Jun 17, 2017
When I entered grammar school aged five, one of the great names that I was soon acquainted with were Plato and Aristotle. Clearly both of them conquered time, and are acknowledged to be two of the greatest minds that the human race has produced. Yet, we must acknowledge that talented as they were they were not protected from error. The human mind is great and noble, clearly capable of finding truths; skepticism refutes its own arguments because if they were valid, it would prove that the human mind is capable of reasoning flawlessly. Our task is to acknowledge its capacity to reach truth, while warning us that we should always remain aware of its limits and imperfections.

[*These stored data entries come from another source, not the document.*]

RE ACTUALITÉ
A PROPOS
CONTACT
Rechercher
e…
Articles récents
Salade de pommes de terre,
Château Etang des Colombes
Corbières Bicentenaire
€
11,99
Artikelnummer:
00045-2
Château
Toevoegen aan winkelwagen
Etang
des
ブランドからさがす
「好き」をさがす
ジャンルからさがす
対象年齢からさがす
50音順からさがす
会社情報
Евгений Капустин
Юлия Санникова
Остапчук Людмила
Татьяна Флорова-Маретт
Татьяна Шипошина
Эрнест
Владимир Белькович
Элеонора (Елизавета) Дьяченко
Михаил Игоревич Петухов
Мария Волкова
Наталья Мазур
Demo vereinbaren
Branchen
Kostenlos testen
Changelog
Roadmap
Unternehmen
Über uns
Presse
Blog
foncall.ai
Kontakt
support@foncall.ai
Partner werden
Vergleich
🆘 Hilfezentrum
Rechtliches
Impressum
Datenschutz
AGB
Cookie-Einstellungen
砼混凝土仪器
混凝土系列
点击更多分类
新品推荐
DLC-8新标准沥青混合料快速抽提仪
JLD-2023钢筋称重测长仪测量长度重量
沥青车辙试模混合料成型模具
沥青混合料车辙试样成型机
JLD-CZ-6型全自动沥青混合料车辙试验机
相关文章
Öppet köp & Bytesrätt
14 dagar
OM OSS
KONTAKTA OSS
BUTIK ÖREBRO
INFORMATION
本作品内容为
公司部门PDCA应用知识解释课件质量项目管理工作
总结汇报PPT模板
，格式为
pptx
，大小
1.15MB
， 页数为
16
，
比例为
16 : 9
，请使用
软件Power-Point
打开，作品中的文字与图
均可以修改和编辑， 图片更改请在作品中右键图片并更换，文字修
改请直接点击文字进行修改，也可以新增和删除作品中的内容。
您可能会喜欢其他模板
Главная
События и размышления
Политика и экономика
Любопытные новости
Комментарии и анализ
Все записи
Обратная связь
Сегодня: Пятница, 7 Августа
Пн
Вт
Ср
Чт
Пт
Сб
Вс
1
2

Not only are there truths inaccessible to the human mind such as supernatural truths which need to be revealed (i.e. that God is a Trinity) but also in the domain accessible to us we should never forget that self-assurance, pride, intellectual "arrogance" can lead us into error.
Socrates also reminds us that much as we know or believe to know, what we do not know is infinitely larger. This is why this noble and great thinker knew that "he knew not." When a truth is clearly perceived, the response should be gratitude; indeed the human mind should be grateful that it has been given the capacity of reaching certainty. Alas, many a thinker instead of giving this uplifting response, is often tempted to "inflate" itself by the idea that, with time, he will know all things. This was the arrogant claim of Feuerbach, a German thinker of the 19 century, that led him to the conviction that man, having reached maturity, and liberated himself from the diapers in which the dark mediaeval mind had imprisoned itself in is now legitimately entitled to call himself god. But if this were true, it is surprising indeed that this god feels the need to proclaim it – to be god should be sufficient, to do so sounds as if he needed to reassure himself!
This leads me back to Aristotle, a gift of Greece to humanity. Yet this great mind made some serious errors which have been inherited by his disciples, rightly impressed by his genius. He tells us that the human male is superior to the human female – a prejudice gleefully endorsed by the machismo attitude – because he is active and she is only passive. Activity being clearly superior to passivity, this claim has been inherited by his disciples and admirers and has led to the masculine superiority complex.
When God created male and female, He in no way created one superior to the other: they were clearly complementary, enriching one another. The fullness of the human person is to be found in both of them together. Yet it is worth remarking that whereas Adam's body was made from the slime of the earth, the one of Eve was taken from a human person – a fact which gives the female body a special dignity. Who would not prefer to have a body made from a human person, and not from the slime of the earth?